לקרות, to timber, to overlay, to cover with beams (comp. 2Ch 34:11) the gates of the citadel which belongs to the house, i.e., to the temple. This citadel - בּירה, in Greek Βᾶρις - by the temple is mentioned here for the first time; for in 1Ch 29:1, 1Ch 29:19, the whole temple is called בּירה. It was certainly situate on the same place where Hyrcanus I, son of Simon Maccabaeus, or the kings of the Asmonean race, built the akro'polis and called it Baris (Jos. Ant. xv. 11. 4, comp. with xviii. 4. 3). This was subsequently rebuilt by Herod when he repaired and enlarged the temple, and named Antonia, in honour of his friend Mark Antony. It was a citadel of considerable size, provided with corner towers, walls, chambers, and spacious courts, built on a north-western side of the external chambers of the temple, for the defence of that edifice, and did not extend the entire length of the north side of the present Haram, as Robinson (see Biblical Researches, p. 300) seeks to show; comp., on the other hand, Tobler, Topographic von Jerusalem, i. p. 688f., and Rosen, Haram von Jerusalem, p. 25f. וּלחומת is coordinate with לקרות: “and for the walls of the city;” the timber not being used for building the wall itself, but for the gates (Neh 3:3, Neh 3:6). “And for the house into which I come (to dwell).” This must be Nehemiah’s official residence as Pecha.
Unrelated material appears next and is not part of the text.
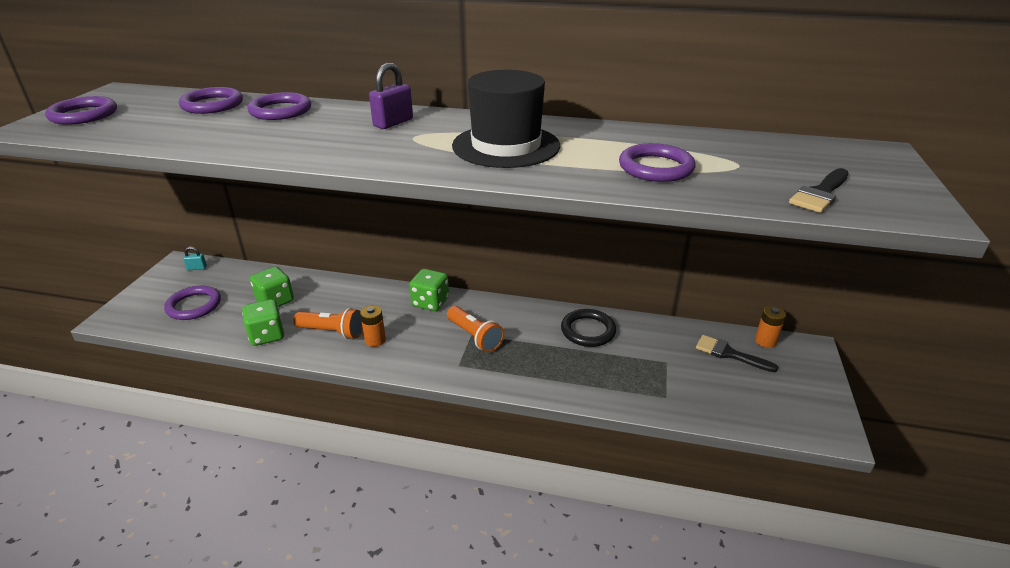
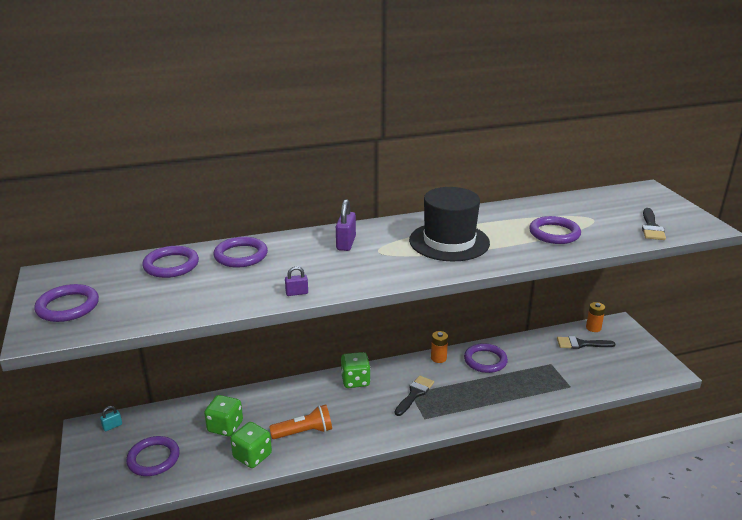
camera: 30 degrees left, 5 degrees down
(269, 152) = (297, 293): none -> purple padlock
(375, 340) = (345, 425): orange battery -> orange battery (438, 358)
(474, 337) = (414, 394): orange flashlight -> black brush
(588, 331) = (485, 360): black ring -> purple ring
For though it is not expressly stated in the present chapter that Nehemiah was appointed Pecha (governor) by Artaxerxes, yet Nehemiah himself tells us, Neh 5:14, that he had been Pecha from the twentieth year of Artaxerxes. Former governors had perhaps no official residence becoming their position. By לבּית the temple cannot, as older expositors thought, be intended. This request also was granted by the king, “according to the good hand of my God upon me;” comp. rem. on Ezr 7:6.
Neh 2:9

Nehemiah delivered the letter when he came to the governors on this side Euphrates. The king had also sent with him captains of the army and horsemen. The second half of Neh 2:9 contains a supplementary remark, so that ויּשׁלח must be expressed by the pluperfect. Ezra had been ashamed to request a military escort from the Persian monarch (Ezr 8:22); but the king gave to the high dignitary called Pecha a guard of soldiers, who certainly remained with him in Jerusalem also for his protection (Ezr 4:17). Besides these, there were in his retinue his brethren, i.e., either relations or fellow-countrymen, and servants, comp. Neh 4:10; Neh 5:10. That this retinue is not mentioned in the present verses, is owing to the fact that the journey itself is not further described, but only indirectly alluded to.